#### Задачи
**1)** Сколькими танками полковник де Голль предпринял наступление в направлении Креси-сюр-Сер, согласно фрагменту о боевых действиях немецких и французских войск?
**2)** Перечислите все названия населенных пунктов, рек и укрепленных линий, которые упоминаются во фрагменте о боевых действиях немецких и французских войск.
**3)** Напишите продолжение фрагмента о боевых действиях немецких и французских войск, начав сразу после его последнего предложения.

#### Предоставленный фрагмент
Значительно южнее Первая немецкая армия генерала Эрвина фон Вицлебена в тот же день пробила первую брешь в «линии Мажино». Это было сделано с целью предотвратить переброску войск к южному флангу «танкового коридора», при том что этот фланг уже начали прикрывать подтягивающиеся немецкие пехотные дивизии, измотанные форсированным маршем.

Полковник де Голль в этот же день предпринял еще одно наступление на севере силами 150 танков в направлении Креси-сюр-Сер. Ему пообещали прикрытие французских ВВС для защиты от «юнкерсов», но из-за плохой связи истребители запоздали. Наступление провалилось, и де Голлю с остатками его потрепанных войск пришлось отойти за реку Эна.

#### Исходные данные
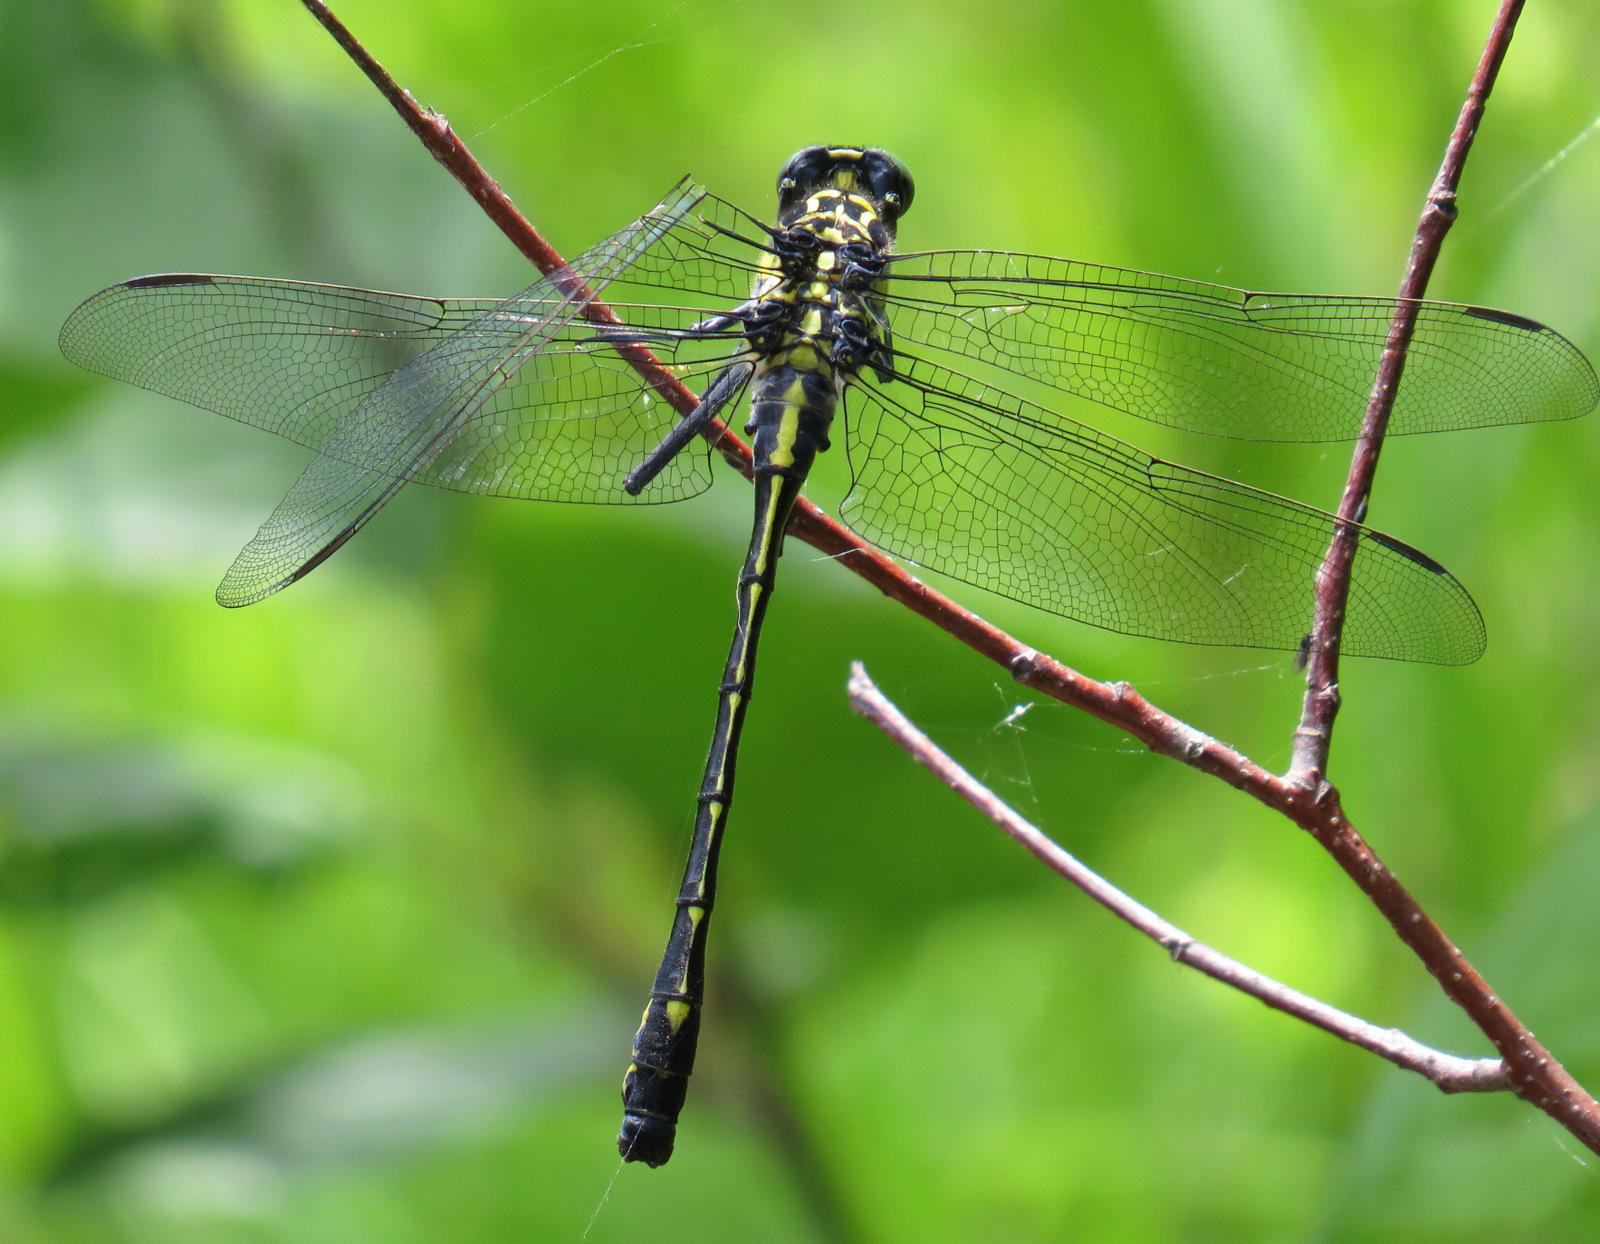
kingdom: Animalia
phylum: Arthropoda
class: Insecta
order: Odonata
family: Gomphidae
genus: Hagenius
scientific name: Hagenius brevistylus
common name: Dragonhunter
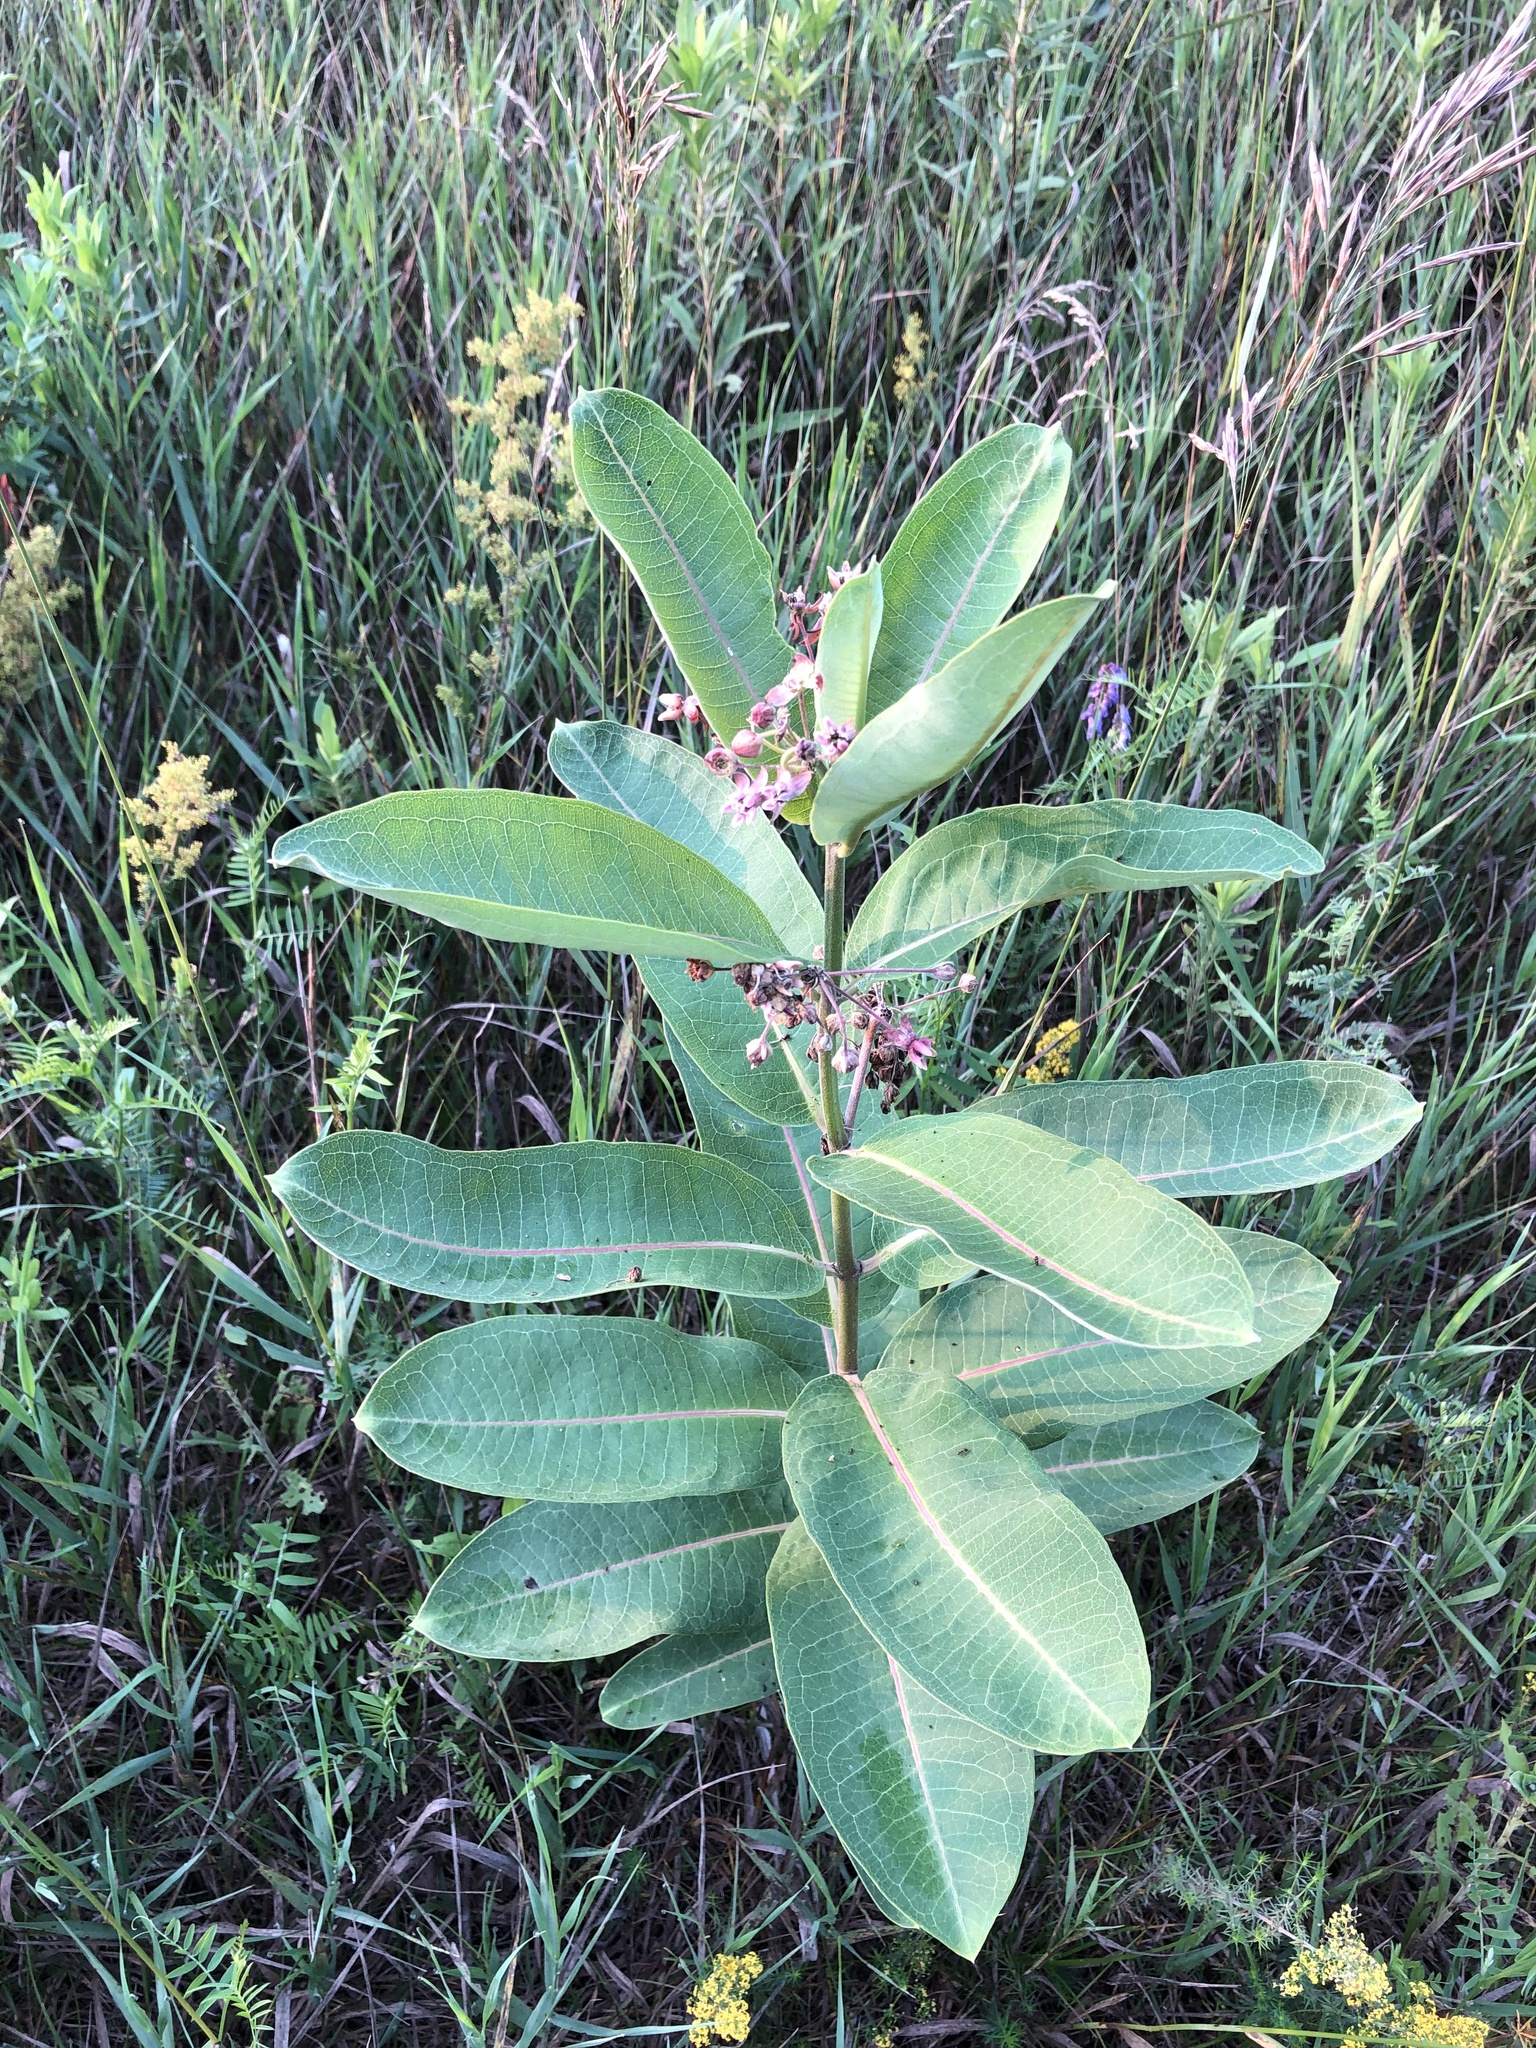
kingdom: Plantae
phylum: Tracheophyta
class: Magnoliopsida
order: Gentianales
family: Apocynaceae
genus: Asclepias
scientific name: Asclepias syriaca
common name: Common milkweed
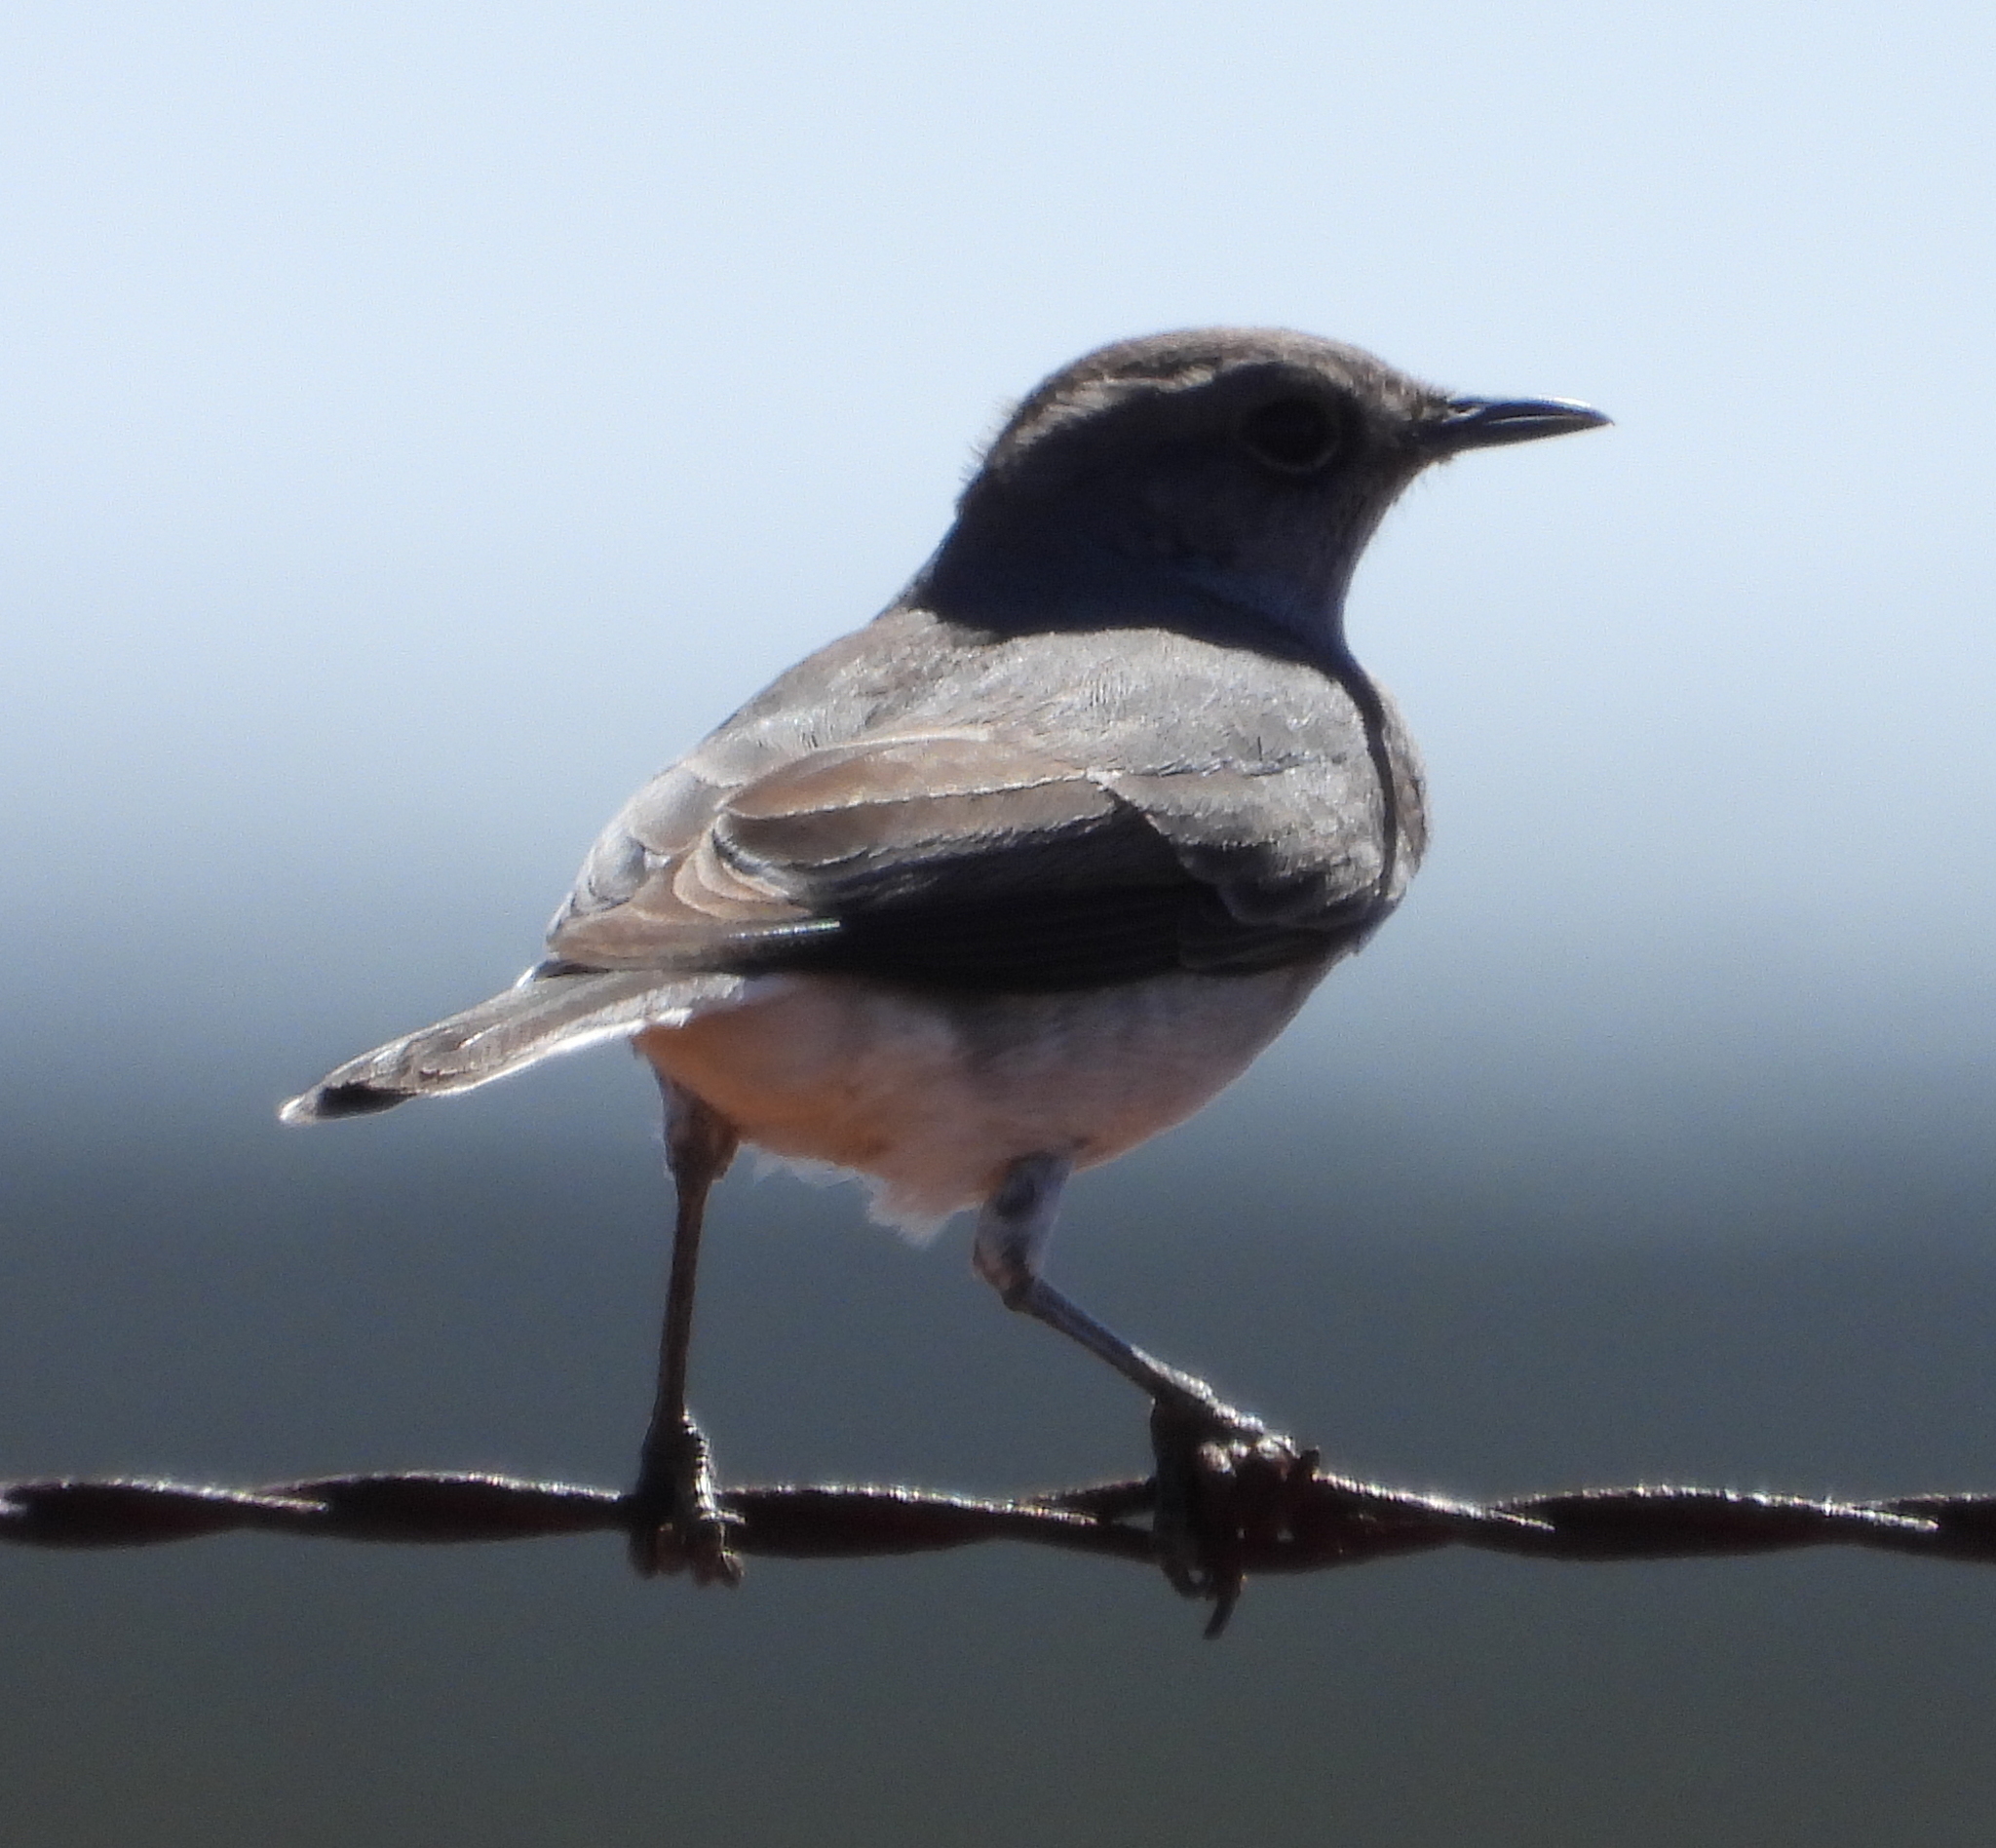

#### Результаты
**1)** 150 танками.

**2)** Линия Мажино, Креси-сюр-Сер, река Эна.

**3)**
Взаимодействие между союзными армиями так и не было налажено, вследствие чего французы стали подозревать, что Британский экспедиционный корпус уже готовится к эвакуации. Генерал лорд Горт не исключал такой возможности, но на данном этапе еще не начал к ней готовиться. Он не мог получить прямого ответа от генерала Бийота об истинном положении дел к югу от позиций английских войск и о том, какими резервами располагают французы. В Лондоне генерал Айронсайд обратился в адмиралтейство, чтобы выяснить, какое количество малых судов имеется в наличии.

Хотя простые англичане имели довольно туманные представления о серьезности сложившейся ситуации, в стране вдруг стали быстро распространяться панические слухи. Говорили о том, что король с королевой отсылают принцесс Элизабет и Маргарет в Канаду, что Италия уже вступила в войну, и ее армия вошла в Швейцарию, о выброске немецкого десанта, и о том, что «Лорд Гав-Гав» (прозвище пронацистского ведущего радиопередач Уильяма Джойса) в своих радиопередачах из Берлина дает секретные указания немецким агентам в Великобритании.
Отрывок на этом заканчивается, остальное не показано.